Smug Parenting

So much of parenting style is dependent on a child’s personality.  My oldest is a nonstop ball of energy, emotional, headstrong, and full of curiosity.  The middle son sees the elder boy’s stubborn nature and raises the stakes with a streak of defiance.  The baby?  Well, she’s so young that it is hard to tell, but I believe I see a patient nature with a desire to please.  With her, it would be so easy to believe I knew it all, that all babies should listen to a firm, “No. Don’t touch,” and that they quickly learn to self-entertain.

It may sound as though I am critical of the boys.  While they can drive me to distraction I have a gut feeling I am in my rough years with them and these personality traits may set their paths straight once the foundation is laid.  The stubborn nature I find frustrating now may serve them well when others want them to stray.  Their curiosity and boundless energy are easy to view as assets once they have a respect for property and a handle on containing it at appropriate times.  I won’t lie, it is exhausting.

3 comments ↓

#1 Margo on 06.10.08 at 8:48 pm

boys smell, and if I had a girl I would spoil her rotten. I think Ellie is super sweet – Aidan and Marky too, of course. I have a soft spot for your crew.

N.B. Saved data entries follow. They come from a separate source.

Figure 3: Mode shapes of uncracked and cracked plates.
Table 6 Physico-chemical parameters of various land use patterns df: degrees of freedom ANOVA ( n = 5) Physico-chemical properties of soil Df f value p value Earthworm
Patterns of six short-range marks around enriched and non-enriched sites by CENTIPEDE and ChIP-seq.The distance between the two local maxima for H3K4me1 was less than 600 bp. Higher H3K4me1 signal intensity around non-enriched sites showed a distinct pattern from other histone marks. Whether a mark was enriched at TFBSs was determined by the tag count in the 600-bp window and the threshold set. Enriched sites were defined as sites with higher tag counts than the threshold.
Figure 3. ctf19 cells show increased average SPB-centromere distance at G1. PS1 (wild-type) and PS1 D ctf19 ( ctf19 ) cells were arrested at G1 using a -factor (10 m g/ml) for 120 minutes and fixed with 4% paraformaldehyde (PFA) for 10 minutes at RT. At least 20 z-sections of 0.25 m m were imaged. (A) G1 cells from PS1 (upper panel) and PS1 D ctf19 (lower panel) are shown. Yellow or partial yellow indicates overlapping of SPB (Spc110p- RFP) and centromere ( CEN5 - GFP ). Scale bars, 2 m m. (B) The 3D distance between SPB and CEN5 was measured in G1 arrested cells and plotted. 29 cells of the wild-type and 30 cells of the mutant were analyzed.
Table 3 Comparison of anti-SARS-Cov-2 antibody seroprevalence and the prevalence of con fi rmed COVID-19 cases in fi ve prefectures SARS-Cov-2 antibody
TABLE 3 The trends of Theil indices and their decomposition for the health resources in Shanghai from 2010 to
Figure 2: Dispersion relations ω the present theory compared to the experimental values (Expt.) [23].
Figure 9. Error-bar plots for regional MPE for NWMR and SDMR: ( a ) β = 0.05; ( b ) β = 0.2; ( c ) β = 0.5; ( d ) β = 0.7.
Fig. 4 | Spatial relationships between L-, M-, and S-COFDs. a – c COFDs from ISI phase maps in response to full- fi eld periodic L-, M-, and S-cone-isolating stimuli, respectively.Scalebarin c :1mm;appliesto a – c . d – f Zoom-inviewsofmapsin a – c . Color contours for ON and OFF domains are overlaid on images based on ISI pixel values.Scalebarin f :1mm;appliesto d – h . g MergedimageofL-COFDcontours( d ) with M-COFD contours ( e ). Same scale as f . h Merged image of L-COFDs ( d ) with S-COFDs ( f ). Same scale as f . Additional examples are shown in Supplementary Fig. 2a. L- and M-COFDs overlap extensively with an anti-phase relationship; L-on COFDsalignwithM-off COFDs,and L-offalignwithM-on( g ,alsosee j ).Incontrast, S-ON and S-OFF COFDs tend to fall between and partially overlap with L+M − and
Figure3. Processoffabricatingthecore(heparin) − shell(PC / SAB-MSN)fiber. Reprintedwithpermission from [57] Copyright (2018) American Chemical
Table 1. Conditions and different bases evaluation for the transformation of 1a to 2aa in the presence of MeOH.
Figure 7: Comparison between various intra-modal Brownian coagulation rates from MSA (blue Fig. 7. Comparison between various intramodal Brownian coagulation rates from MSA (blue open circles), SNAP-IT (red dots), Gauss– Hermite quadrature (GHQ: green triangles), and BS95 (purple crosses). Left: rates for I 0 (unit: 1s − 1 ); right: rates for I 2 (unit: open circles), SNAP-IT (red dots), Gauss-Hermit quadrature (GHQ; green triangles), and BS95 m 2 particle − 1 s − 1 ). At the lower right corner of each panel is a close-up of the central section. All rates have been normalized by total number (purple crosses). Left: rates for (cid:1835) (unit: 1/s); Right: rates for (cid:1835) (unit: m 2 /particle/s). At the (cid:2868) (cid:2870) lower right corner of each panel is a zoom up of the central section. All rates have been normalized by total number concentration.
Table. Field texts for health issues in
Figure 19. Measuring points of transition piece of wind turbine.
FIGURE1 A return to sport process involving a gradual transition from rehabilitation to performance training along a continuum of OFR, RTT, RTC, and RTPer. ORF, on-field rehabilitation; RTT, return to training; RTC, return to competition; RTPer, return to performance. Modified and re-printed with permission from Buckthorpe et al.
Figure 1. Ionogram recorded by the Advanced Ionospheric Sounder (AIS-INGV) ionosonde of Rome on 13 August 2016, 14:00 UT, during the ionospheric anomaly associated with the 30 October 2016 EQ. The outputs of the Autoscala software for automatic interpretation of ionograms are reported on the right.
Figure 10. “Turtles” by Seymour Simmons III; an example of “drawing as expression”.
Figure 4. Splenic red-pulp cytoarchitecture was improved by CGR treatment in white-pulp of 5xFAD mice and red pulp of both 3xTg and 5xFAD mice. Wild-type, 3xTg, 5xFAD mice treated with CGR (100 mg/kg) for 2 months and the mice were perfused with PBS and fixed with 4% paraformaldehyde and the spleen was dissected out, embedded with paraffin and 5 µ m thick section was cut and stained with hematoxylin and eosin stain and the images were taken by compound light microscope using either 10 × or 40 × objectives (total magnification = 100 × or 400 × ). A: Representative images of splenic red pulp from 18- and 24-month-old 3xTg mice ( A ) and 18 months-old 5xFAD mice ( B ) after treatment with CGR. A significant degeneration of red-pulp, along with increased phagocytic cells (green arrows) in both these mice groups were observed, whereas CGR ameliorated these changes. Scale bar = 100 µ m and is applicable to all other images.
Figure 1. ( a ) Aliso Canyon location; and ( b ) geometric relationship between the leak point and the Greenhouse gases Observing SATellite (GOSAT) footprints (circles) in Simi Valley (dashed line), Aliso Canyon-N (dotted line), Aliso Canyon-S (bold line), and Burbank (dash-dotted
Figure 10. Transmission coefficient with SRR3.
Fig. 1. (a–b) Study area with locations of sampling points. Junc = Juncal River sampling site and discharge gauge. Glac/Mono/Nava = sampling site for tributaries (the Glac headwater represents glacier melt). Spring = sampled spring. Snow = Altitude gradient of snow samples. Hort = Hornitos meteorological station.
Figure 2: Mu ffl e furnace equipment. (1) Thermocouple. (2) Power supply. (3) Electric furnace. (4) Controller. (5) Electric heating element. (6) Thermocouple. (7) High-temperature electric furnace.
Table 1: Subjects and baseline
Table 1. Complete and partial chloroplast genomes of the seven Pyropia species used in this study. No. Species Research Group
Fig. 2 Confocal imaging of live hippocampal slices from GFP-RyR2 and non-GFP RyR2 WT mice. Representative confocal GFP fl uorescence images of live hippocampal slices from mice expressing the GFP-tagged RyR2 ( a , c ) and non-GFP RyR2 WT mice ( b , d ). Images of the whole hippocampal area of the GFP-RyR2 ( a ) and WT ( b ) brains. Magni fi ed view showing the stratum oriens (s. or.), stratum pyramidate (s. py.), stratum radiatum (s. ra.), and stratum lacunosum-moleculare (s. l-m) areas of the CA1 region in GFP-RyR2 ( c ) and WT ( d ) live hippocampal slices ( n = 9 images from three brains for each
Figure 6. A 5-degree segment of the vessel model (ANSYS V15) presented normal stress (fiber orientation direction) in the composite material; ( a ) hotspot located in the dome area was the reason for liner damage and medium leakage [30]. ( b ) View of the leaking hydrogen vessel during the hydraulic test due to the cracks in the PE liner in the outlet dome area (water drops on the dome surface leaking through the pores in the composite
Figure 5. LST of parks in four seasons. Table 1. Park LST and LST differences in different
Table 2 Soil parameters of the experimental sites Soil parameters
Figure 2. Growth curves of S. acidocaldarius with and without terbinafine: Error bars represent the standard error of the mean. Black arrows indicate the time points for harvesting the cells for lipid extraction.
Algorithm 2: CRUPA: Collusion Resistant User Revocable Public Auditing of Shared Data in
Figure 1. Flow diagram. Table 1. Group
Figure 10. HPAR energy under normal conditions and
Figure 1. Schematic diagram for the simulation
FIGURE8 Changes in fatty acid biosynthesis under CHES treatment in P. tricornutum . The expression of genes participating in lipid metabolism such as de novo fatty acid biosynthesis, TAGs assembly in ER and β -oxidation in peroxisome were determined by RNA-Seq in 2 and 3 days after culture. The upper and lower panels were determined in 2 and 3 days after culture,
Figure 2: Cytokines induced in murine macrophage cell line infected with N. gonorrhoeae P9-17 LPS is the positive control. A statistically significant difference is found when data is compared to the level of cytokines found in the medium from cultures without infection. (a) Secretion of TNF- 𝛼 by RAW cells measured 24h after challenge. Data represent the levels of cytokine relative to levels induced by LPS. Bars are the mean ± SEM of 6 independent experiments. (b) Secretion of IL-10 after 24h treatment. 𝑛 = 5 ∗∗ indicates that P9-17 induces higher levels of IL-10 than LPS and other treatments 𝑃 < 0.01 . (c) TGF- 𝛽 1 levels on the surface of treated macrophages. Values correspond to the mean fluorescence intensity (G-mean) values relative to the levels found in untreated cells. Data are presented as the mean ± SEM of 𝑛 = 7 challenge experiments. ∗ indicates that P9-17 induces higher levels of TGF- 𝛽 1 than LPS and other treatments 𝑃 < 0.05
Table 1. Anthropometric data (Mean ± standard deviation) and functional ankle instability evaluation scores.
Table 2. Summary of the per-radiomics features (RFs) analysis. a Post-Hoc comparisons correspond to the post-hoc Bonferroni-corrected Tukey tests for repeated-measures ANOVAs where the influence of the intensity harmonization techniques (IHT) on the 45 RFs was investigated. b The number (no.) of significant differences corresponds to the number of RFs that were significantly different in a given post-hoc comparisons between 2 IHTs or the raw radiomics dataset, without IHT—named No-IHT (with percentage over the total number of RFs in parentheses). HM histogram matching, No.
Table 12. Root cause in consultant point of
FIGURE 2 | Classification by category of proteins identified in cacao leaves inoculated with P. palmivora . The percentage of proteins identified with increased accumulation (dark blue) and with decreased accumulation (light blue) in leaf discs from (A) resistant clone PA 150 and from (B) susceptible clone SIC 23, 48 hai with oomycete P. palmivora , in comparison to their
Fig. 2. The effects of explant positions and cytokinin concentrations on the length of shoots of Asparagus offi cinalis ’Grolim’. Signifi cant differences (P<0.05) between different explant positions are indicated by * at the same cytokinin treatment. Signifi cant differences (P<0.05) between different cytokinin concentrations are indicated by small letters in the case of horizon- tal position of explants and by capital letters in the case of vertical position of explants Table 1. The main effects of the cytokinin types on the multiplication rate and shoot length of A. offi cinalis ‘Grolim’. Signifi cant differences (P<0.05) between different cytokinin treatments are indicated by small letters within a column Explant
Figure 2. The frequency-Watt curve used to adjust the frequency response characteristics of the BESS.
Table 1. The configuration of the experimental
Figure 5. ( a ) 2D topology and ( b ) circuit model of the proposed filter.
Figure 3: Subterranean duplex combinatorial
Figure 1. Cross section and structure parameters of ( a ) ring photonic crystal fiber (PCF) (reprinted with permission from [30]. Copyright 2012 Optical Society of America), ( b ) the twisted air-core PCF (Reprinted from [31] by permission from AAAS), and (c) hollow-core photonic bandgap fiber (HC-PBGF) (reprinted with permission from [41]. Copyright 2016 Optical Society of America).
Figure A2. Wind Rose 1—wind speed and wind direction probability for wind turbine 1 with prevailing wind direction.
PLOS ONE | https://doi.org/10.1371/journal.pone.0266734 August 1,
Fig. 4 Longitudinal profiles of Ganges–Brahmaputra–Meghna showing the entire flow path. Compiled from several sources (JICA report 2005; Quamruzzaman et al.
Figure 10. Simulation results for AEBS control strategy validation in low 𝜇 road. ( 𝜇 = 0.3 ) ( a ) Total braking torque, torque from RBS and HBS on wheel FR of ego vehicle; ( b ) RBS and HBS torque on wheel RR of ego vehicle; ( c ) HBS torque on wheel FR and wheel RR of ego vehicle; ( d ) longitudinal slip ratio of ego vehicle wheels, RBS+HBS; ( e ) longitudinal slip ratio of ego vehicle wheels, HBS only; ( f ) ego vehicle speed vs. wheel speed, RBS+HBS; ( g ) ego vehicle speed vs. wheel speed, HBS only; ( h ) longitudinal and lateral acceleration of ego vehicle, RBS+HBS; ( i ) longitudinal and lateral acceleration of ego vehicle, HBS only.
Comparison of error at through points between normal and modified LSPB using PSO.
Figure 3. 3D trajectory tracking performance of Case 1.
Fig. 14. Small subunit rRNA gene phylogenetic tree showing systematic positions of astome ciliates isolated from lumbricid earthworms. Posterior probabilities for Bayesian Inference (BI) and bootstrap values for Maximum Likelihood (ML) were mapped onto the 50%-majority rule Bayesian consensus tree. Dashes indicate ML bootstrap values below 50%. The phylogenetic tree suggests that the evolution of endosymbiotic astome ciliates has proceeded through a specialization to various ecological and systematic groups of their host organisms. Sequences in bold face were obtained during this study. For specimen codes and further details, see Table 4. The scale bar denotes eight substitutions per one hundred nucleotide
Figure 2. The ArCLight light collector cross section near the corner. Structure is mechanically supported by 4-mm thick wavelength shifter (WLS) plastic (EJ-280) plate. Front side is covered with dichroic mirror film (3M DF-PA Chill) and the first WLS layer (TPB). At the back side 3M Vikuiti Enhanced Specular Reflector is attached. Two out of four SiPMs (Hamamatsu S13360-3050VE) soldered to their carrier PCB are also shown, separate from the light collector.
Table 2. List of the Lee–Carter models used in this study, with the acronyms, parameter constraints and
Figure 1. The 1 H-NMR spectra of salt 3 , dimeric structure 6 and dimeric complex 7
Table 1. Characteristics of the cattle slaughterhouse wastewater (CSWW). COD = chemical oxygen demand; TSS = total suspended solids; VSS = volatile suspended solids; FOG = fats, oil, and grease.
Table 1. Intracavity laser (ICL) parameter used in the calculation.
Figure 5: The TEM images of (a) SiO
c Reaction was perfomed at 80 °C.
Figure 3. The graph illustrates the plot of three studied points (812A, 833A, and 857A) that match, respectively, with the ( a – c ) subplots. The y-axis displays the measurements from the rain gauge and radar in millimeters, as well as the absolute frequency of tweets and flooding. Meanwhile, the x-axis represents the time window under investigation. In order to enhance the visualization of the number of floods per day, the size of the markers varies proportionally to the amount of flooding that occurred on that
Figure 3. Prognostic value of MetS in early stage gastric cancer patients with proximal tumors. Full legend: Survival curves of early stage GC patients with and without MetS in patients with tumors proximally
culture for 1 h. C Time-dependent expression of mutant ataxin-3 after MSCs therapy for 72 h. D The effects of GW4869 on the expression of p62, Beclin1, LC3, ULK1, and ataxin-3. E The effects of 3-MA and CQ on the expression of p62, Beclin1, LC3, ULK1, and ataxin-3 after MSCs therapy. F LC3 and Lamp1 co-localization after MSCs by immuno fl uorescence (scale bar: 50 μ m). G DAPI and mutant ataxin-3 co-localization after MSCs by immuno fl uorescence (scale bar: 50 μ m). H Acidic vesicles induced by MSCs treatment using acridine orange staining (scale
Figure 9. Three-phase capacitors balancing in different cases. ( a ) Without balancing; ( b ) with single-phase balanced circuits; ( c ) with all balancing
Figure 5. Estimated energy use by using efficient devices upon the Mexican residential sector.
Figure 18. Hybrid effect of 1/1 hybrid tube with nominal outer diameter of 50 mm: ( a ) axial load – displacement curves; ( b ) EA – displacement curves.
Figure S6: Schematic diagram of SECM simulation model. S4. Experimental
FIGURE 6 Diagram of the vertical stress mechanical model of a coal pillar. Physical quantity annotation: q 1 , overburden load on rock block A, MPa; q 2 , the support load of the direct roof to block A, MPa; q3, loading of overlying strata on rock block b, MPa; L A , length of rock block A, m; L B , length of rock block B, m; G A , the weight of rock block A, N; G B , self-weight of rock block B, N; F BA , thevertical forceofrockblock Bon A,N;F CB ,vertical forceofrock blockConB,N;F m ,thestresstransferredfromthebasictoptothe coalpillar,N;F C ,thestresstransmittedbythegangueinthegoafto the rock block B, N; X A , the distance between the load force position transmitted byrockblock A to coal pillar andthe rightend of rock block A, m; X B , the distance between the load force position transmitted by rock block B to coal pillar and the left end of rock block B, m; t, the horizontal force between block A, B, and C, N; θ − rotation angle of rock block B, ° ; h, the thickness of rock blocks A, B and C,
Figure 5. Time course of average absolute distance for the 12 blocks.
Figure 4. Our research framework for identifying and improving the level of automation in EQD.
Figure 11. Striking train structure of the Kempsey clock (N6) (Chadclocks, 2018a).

#2 Paul Schaubhut on 06.10.08 at 10:47 pm

Don’t read to much into what you see right now. They are testing their boundries with you as their warden. The next few years, one or both of the boys may become the angel, and sweet Ellie may begin to show her emotional and resounding lung strengths at one or two years old. Week to week, month to month and year to year, they will try to be the best (and worst) they can for you. But in the end, you will love them like they have been angels all of their lives. (Just remember, when Ellie, Mark and Aidan become teenagers, you’ll ask yourself “where did my sweet little children go”). But just know that you did the best you could and wish and hope for the best, from them, and for them.

#3 TulipGirl on 06.23.08 at 8:58 pm

Oh, yes. . . so much of parenting requires us to be in-tune with our children–not just in-tune with what we think we want from our children.